◆ Given request 1 ◆
According to the forum thread, which two charsets give wrong Unicode values when files are parsed with preg_match?

◆ Document ◆

-*-

Forum Moderators: coopster
I am using preg_match to parse filese in UTF-8 and all Latin and foreign language characters are read correctly using it. However, when I parse files with charsets GBK and GB2312 the foreign characters read are not the correct unicode values.
Is there some setting that needs to be changed for preg_match to process the non-UTF-8 charset text differently?
Thanks!
Mansoor
I'm not sure you can do what you want with regex. Can you give the code example that you are working with, please?
<!DOCTYPE html PUBLIC "-//W3C//DTD XHTML 1.0 Transitional//EN" "http://www.w3.org/TR/xhtml1/DTD/xhtml1-transitional.dtd">
<html xmlns="http://www.w3.org/1999/xhtml" xml:lang="zh-CN" dir="ltr">
<head>
<meta http-equiv="Content-Type" content="text/html; charset=gbk"/>
</head>
...
The current code I have uses preg_match to match text in the page that is of interest. An example call is:
preg_match($pattern, $html, $matches)
If I use any chinese characters from the html page in my regular expression, the resulting regular expression does not yeild any matches.
If I use a regular expression comprising html tags, the chinese characters in the text returned by preg_match is different than the characters that are shown in Firefox.
I suspect that this difference is because of the encoding of the html text. My code works fine with non-english and chinese text encoded in UTF-8.
Is there someway I can convert from one charset to another?
Thanks!
Mansoor

-*-

◆ Records for processing ◆
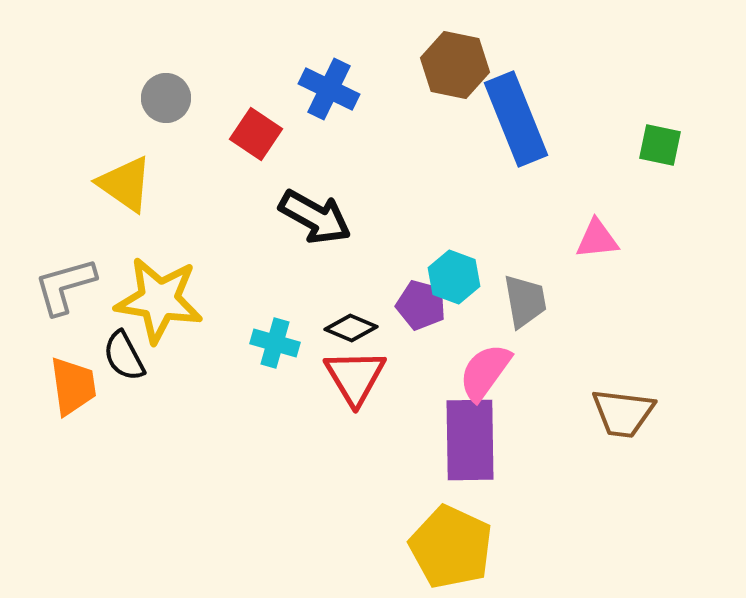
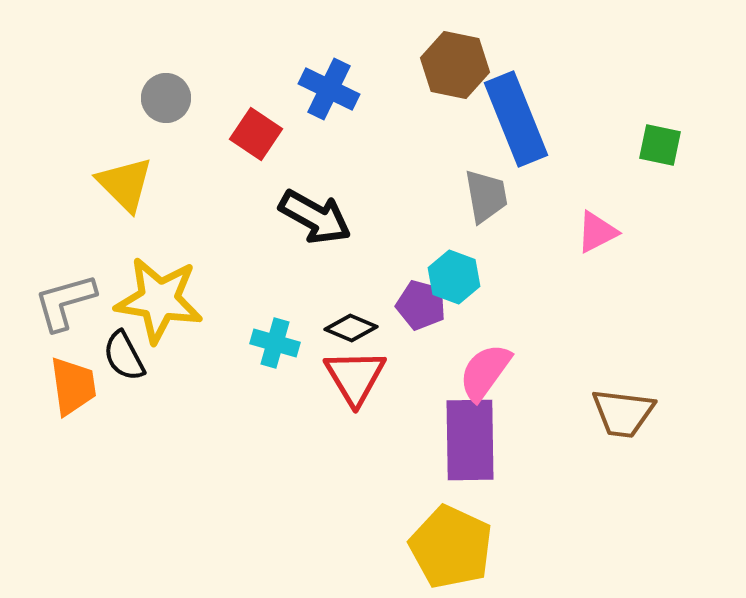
yellow triangle: rotated 10 degrees clockwise
pink triangle: moved 7 px up; rotated 21 degrees counterclockwise
gray L-shape: moved 16 px down
gray trapezoid: moved 39 px left, 105 px up
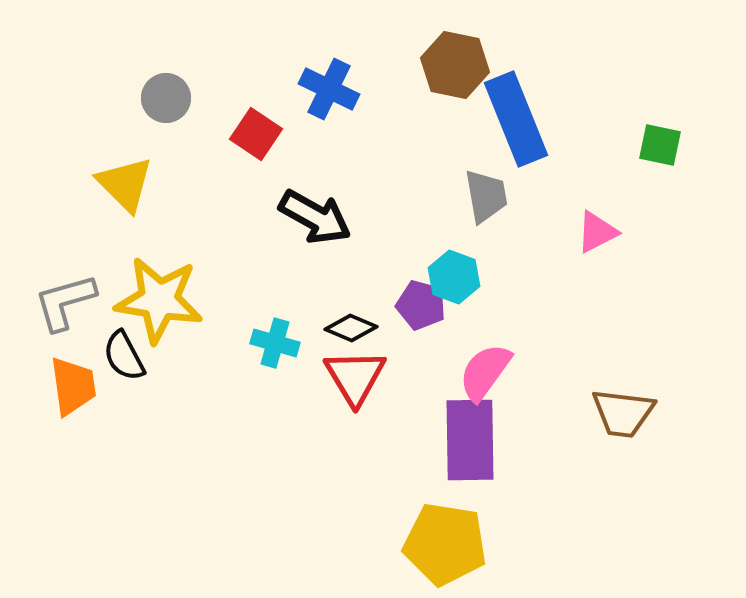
yellow pentagon: moved 6 px left, 3 px up; rotated 16 degrees counterclockwise
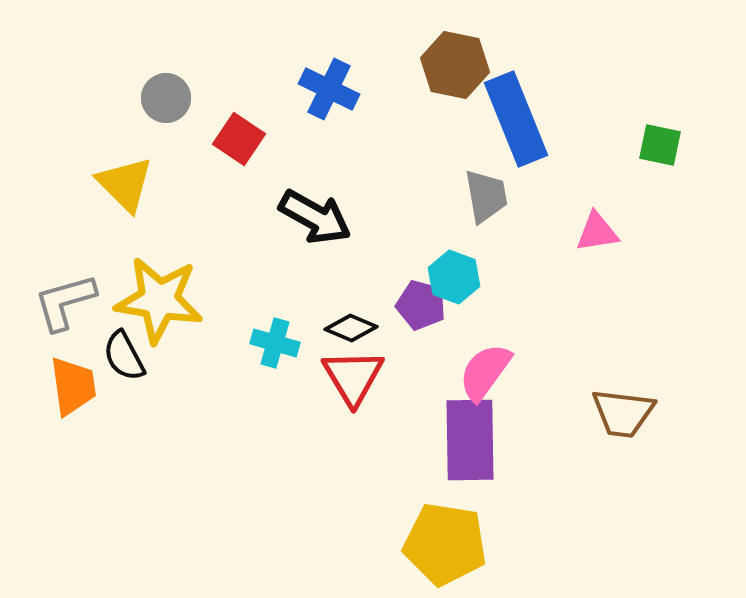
red square: moved 17 px left, 5 px down
pink triangle: rotated 18 degrees clockwise
red triangle: moved 2 px left
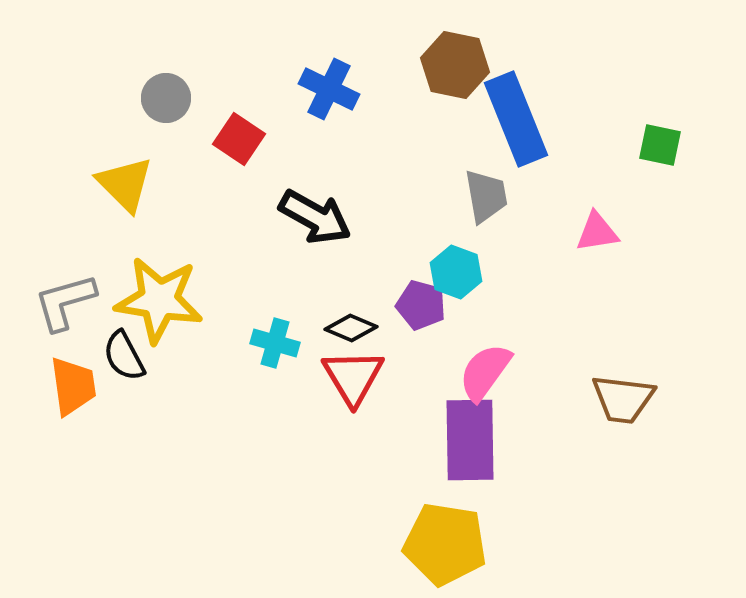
cyan hexagon: moved 2 px right, 5 px up
brown trapezoid: moved 14 px up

-*-

◆ Given request 2 ◆
Please retype every line of the records above exactly, leaving the pictures out of your answer.

◆ Task output 1 ◆
GBK and GB2312.

◆ Task output 2 ◆
yellow triangle: rotated 10 degrees clockwise
pink triangle: moved 7 px up; rotated 21 degrees counterclockwise
gray L-shape: moved 16 px down
gray trapezoid: moved 39 px left, 105 px up
yellow pentagon: moved 6 px left, 3 px up; rotated 16 degrees counterclockwise
red square: moved 17 px left, 5 px down
pink triangle: rotated 18 degrees clockwise
red triangle: moved 2 px left
cyan hexagon: moved 2 px right, 5 px up
brown trapezoid: moved 14 px up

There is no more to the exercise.